▽
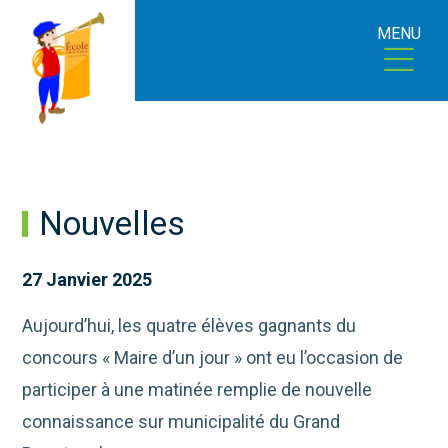
MENU
Nouvelles
27 Janvier 2025
Aujourd’hui, les quatre élèves gagnants du
concours « Maire d’un jour » ont eu l’occasion de
participer à une matinée remplie de nouvelle
connaissance sur municipalité du Grand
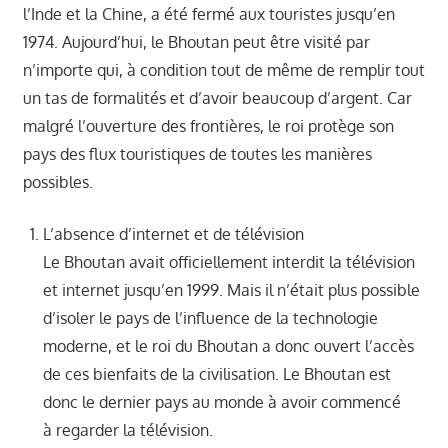
l’Inde et la Chine, a été fermé aux touristes jusqu’en
1974. Aujourd’hui, le Bhoutan peut être visité par
n’importe qui, à condition tout de même de remplir tout
un tas de formalités et d’avoir beaucoup d’argent. Car
malgré l’ouverture des frontières, le roi protège son
pays des flux touristiques de toutes les manières
possibles.
L’absence d’internet et de télévision
Le Bhoutan avait officiellement interdit la télévision
et internet jusqu’en 1999. Mais il n’était plus possible
d’isoler le pays de l’influence de la technologie
moderne, et le roi du Bhoutan a donc ouvert l’accès
de ces bienfaits de la civilisation. Le Bhoutan est
donc le dernier pays au monde à avoir commencé
à regarder la télévision.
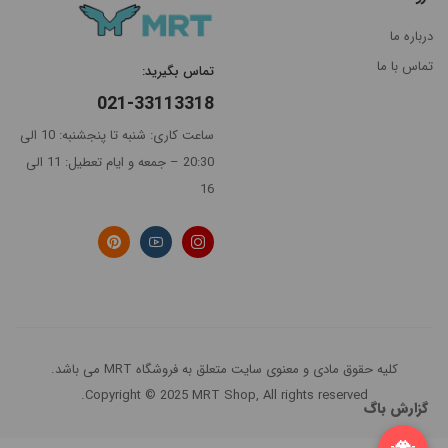
درباره ما
تماس با ما
تماس بگیرید:
021-33113318
ساعت کاری: شنبه تا پنجشنبه: 10 الی
20:30 – جمعه و ایام تعطیل: 11 الی
16
کلیه حقوق مادی و معنوی سایت متعلق به فروشگاه MRT می باشد.
Copyright © 2025 MRT Shop, All rights reserved.
گزارش باگ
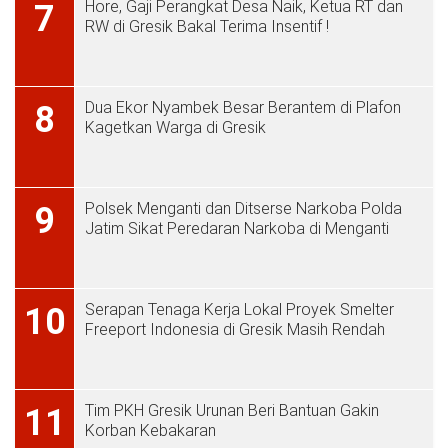
Hore, Gaji Perangkat Desa Naik, Ketua RT dan
7
RW di Gresik Bakal Terima Insentif !
Dua Ekor Nyambek Besar Berantem di Plafon
8
Kagetkan Warga di Gresik
Polsek Menganti dan Ditserse Narkoba Polda
9
Jatim Sikat Peredaran Narkoba di Menganti
Serapan Tenaga Kerja Lokal Proyek Smelter
10
Freeport Indonesia di Gresik Masih Rendah
Tim PKH Gresik Urunan Beri Bantuan Gakin
11
Korban Kebakaran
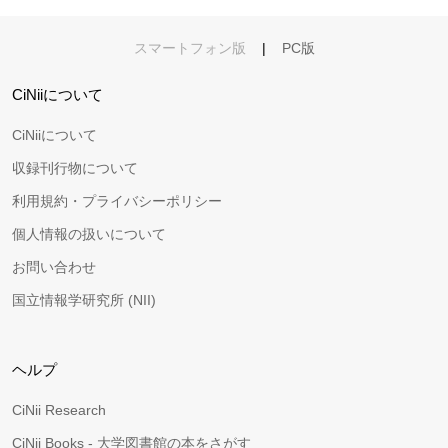
スマートフォン版
|
PC版
CiNiiについて
CiNiiについて
収録刊行物について
利用規約・プライバシーポリシー
個人情報の扱いについて
お問い合わせ
国立情報学研究所 (NII)
ヘルプ
CiNii Research
CiNii Books - 大学図書館の本をさがす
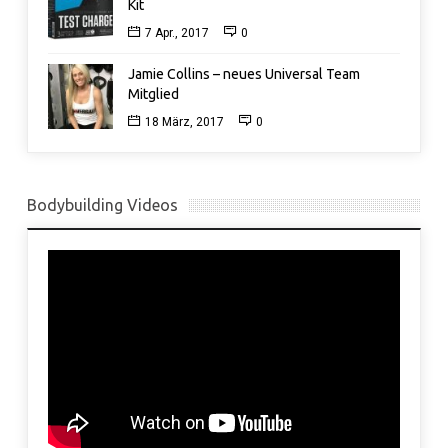
Kit
7 Apr., 2017
0
Jamie Collins – neues Universal Team
Mitglied
18 März, 2017
0
Bodybuilding Videos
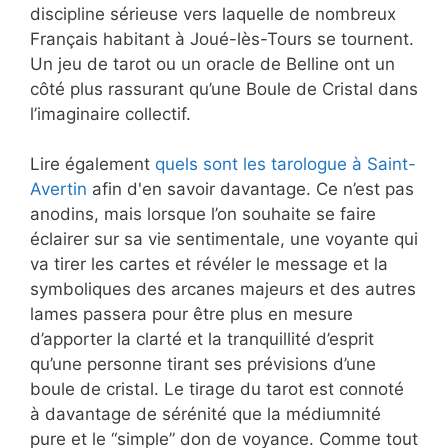
discipline sérieuse vers laquelle de nombreux
Français habitant à Joué-lès-Tours se tournent.
Un jeu de tarot ou un oracle de Belline ont un
côté plus rassurant qu’une Boule de Cristal dans
l’imaginaire collectif.
Lire également
quels sont les tarologue à Saint-
Avertin
afin d'en savoir davantage. Ce n’est pas
anodins, mais lorsque l’on souhaite se faire
éclairer sur sa vie sentimentale, une voyante qui
va tirer les cartes et révéler le message et la
symboliques des arcanes majeurs et des autres
lames passera pour être plus en mesure
d’apporter la clarté et la tranquillité d’esprit
qu’une personne tirant ses prévisions d’une
boule de cristal. Le tirage du tarot est connoté
à davantage de sérénité que la médiumnité
pure et le “simple” don de voyance. Comme tout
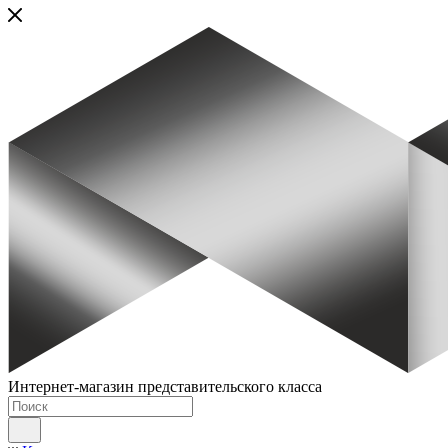
Интернет-магазин представительского класса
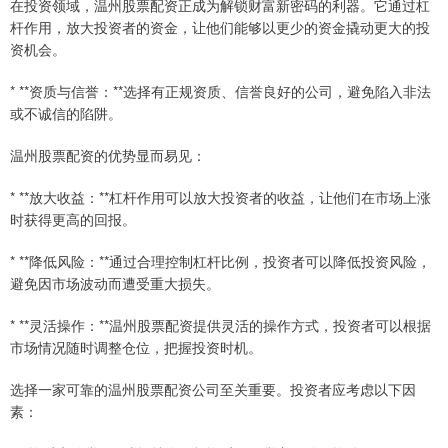
在投资领域，温州股票配资正成为解锁财富新密码的利器。它通过杠
杆作用，放大投资者的资金，让他们能够以更少的资金撬动更大的投
资机会。
* **资质与信誉：**选择有正规资质、信誉良好的公司，避免陷入非法
或不诚信的陷阱。
温州股票配资的优势显而易见：
* **放大收益：**杠杆作用可以放大投资者的收益，让他们在市场上涨
时获得更高的回报。
* **降低风险：**通过合理控制杠杆比例，投资者可以降低投资风险，
避免因市场波动而遭受重大损失。
* **灵活操作：**温州股票配资提供灵活的操作方式，投资者可以根据
市场情况随时调整仓位，把握投资时机。
选择一家可靠的温州股票配资公司至关重要。投资者应考虑以下因
素：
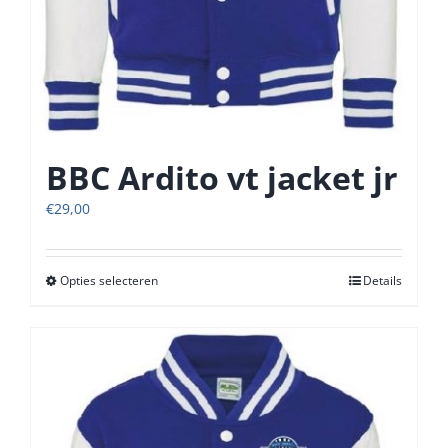
BBC Ardito vt jacket jr
€
29,00
Opties selecteren
Dit
Details
product
heeft
meerdere
variaties.
Deze
optie
kan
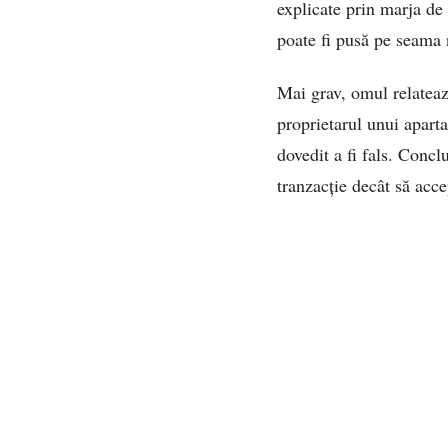
explicate prin marja de
poate fi pusă pe seama 
Mai grav, omul relatează
proprietarul unui apart
dovedit a fi fals. Concl
tranzacție decât să acc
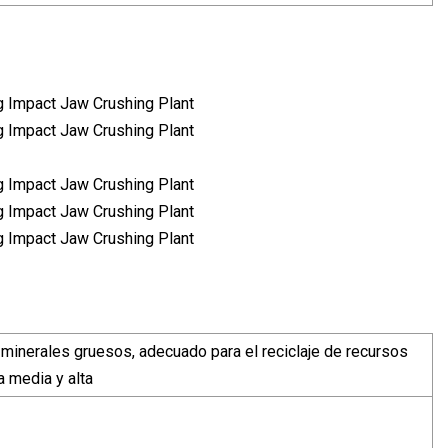
 de minerales gruesos, adecuado para el reciclaje de recursos
a media y alta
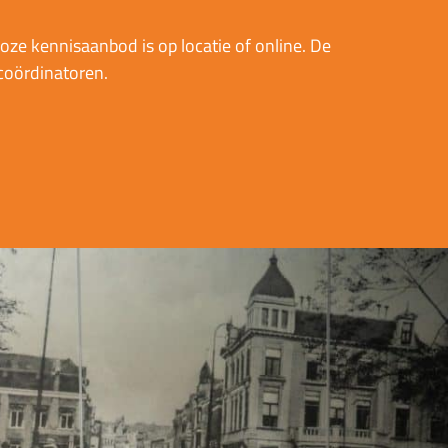
oze kennisaanbod is op locatie of online. De
scoördinatoren.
△
Exercise instructions: For the string "jusqu", show each line of the entries above where it occurs.

Written answer:
l’Inde et la Chine, a été fermé aux touristes jusqu’en
et internet jusqu’en 1999. Mais il n’était plus possible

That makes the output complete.